▸ EXERCISE DETAILS:
What you write must be the listing below in full, word for word, minus its pictures.

▸ DATA EXCERPT:
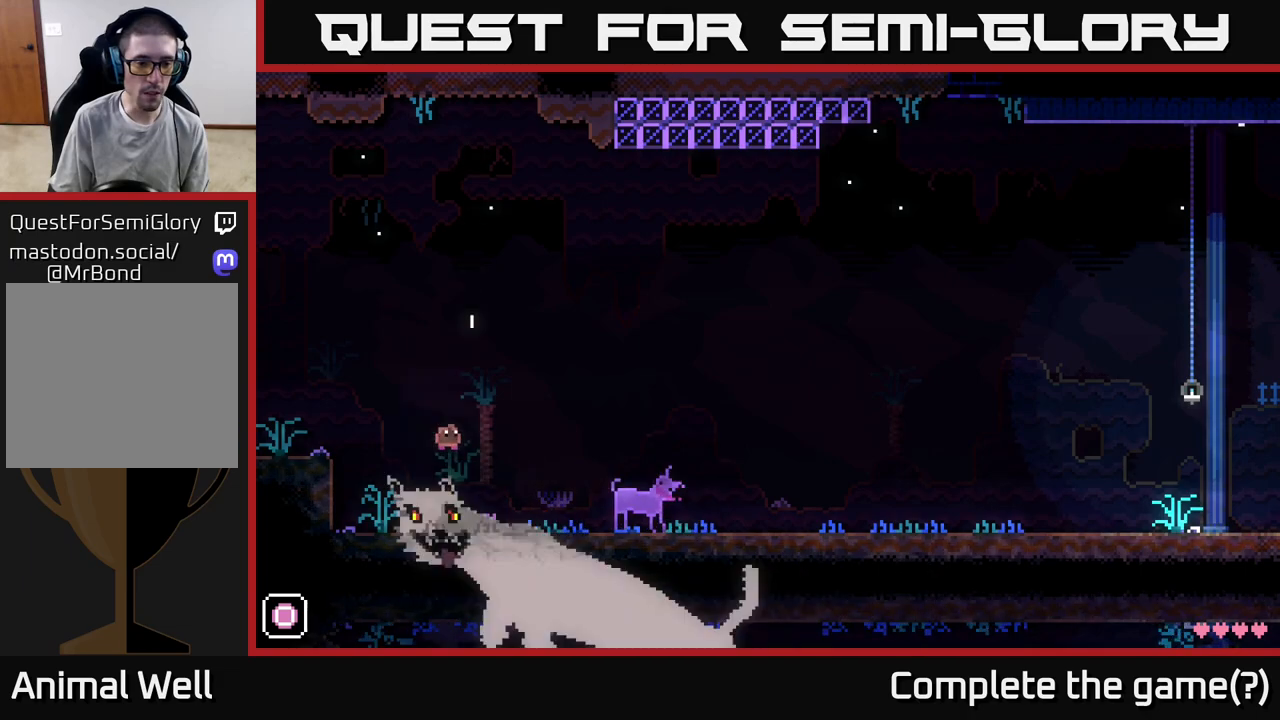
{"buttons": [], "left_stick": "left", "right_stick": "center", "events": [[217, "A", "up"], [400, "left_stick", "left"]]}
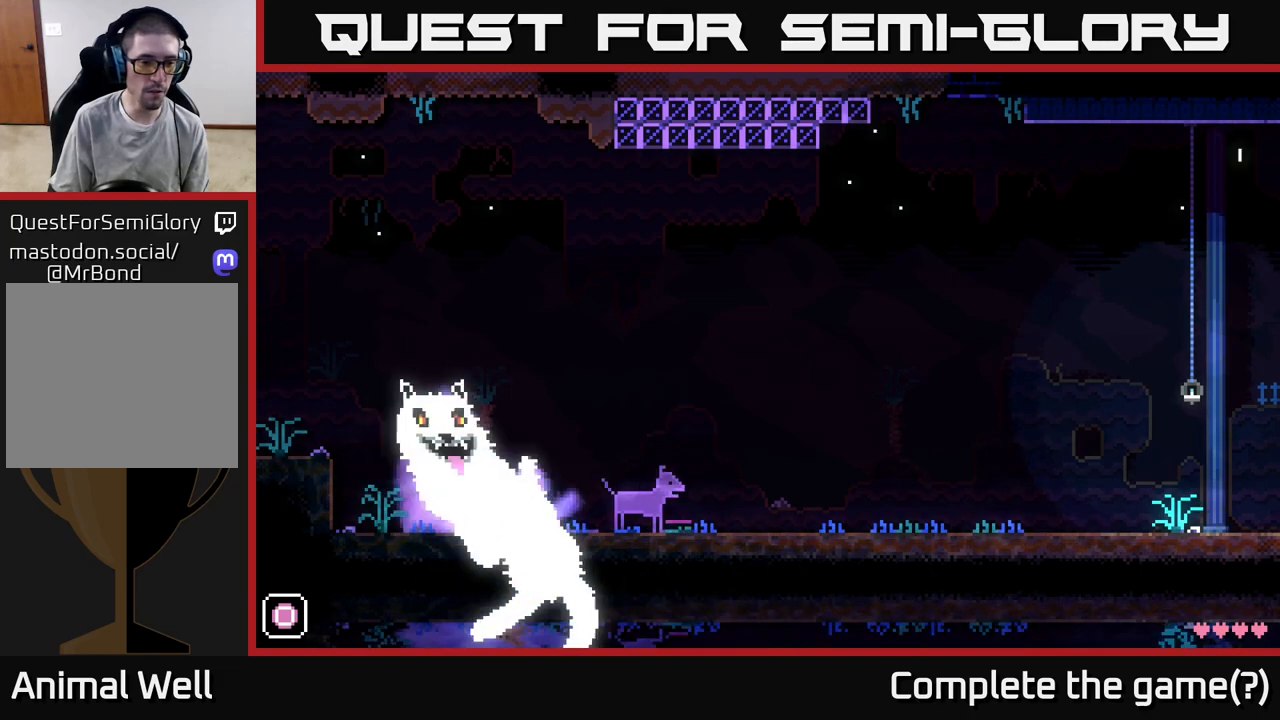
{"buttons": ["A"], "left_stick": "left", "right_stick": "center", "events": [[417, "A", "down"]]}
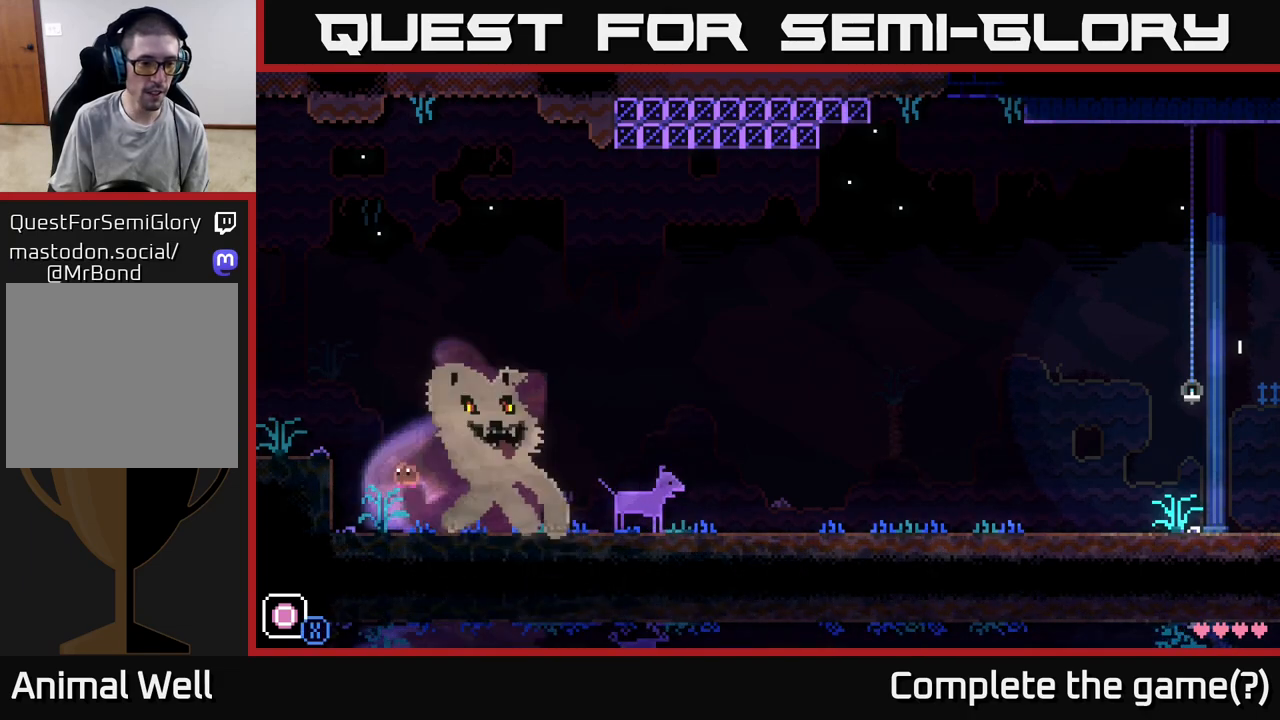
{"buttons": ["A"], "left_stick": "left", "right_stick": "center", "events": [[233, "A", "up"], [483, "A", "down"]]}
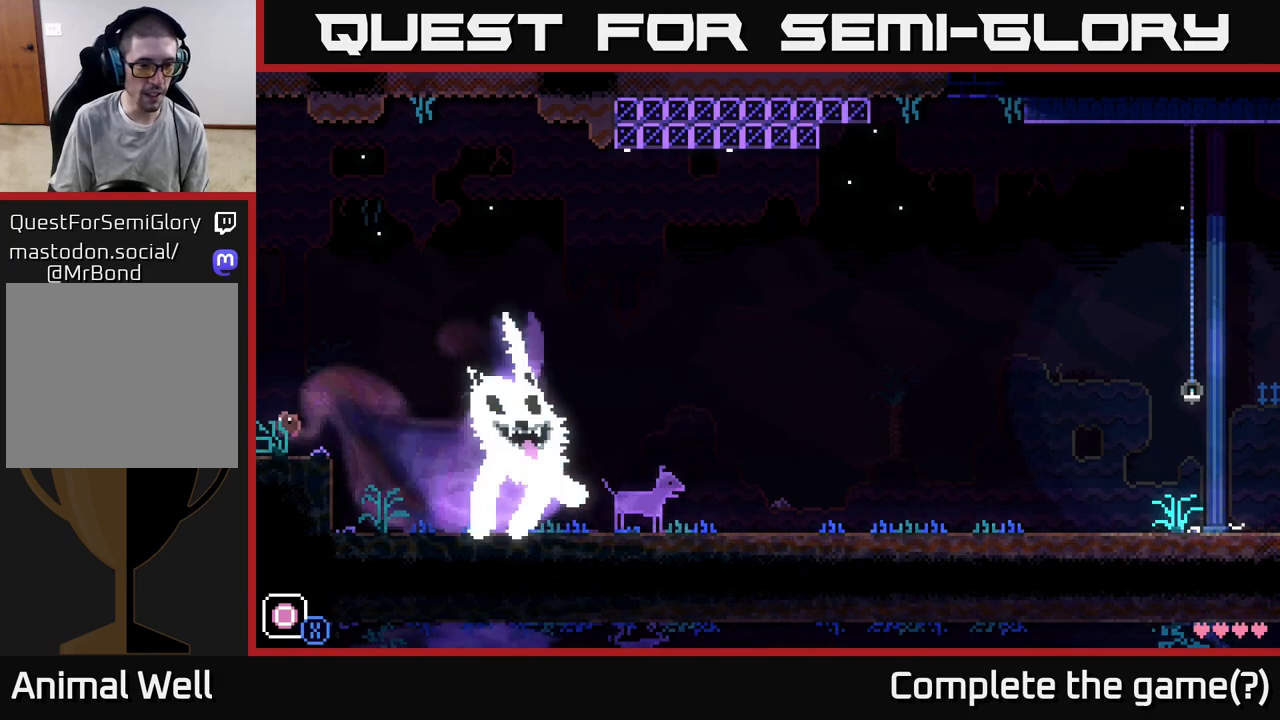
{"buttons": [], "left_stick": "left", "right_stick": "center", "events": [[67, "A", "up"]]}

▸ EXERCISE RESULT:
{"buttons": [], "left_stick": "left", "right_stick": "center", "events": [[217, "A", "up"], [400, "left_stick", "left"]]}
{"buttons": ["A"], "left_stick": "left", "right_stick": "center", "events": [[417, "A", "down"]]}
{"buttons": ["A"], "left_stick": "left", "right_stick": "center", "events": [[233, "A", "up"], [483, "A", "down"]]}
{"buttons": [], "left_stick": "left", "right_stick": "center", "events": [[67, "A", "up"]]}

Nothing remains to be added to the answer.